Please find each line in the data below that contains the string "Deco" and copy it out. Case counts when matching.

*** SUPPLIED ENTRIES ***

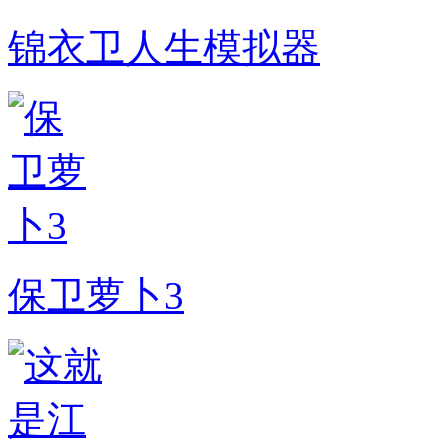
锦衣卫人生模拟器
保卫萝卜3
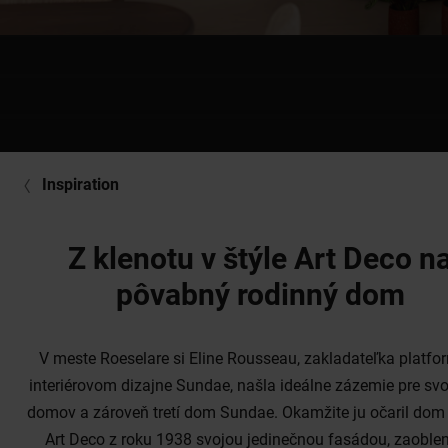
Inspiration
Z klenotu v štýle Art Deco n
pôvabný rodinný dom
V meste Roeselare si Eline Rousseau, zakladateľka platfo
interiérovom dizajne Sundae, našla ideálne zázemie pre svo
domov a zároveň tretí dom Sundae. Okamžite ju očaril dom 
Art Deco z roku 1938 svojou jedinečnou fasádou, zaoble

*** End of SUPPLIED ENTRIES ***

— RESULT OF THE EXERCISE —
Z klenotu v štýle Art Deco n
Art Deco z roku 1938 svojou jedinečnou fasádou, zaoble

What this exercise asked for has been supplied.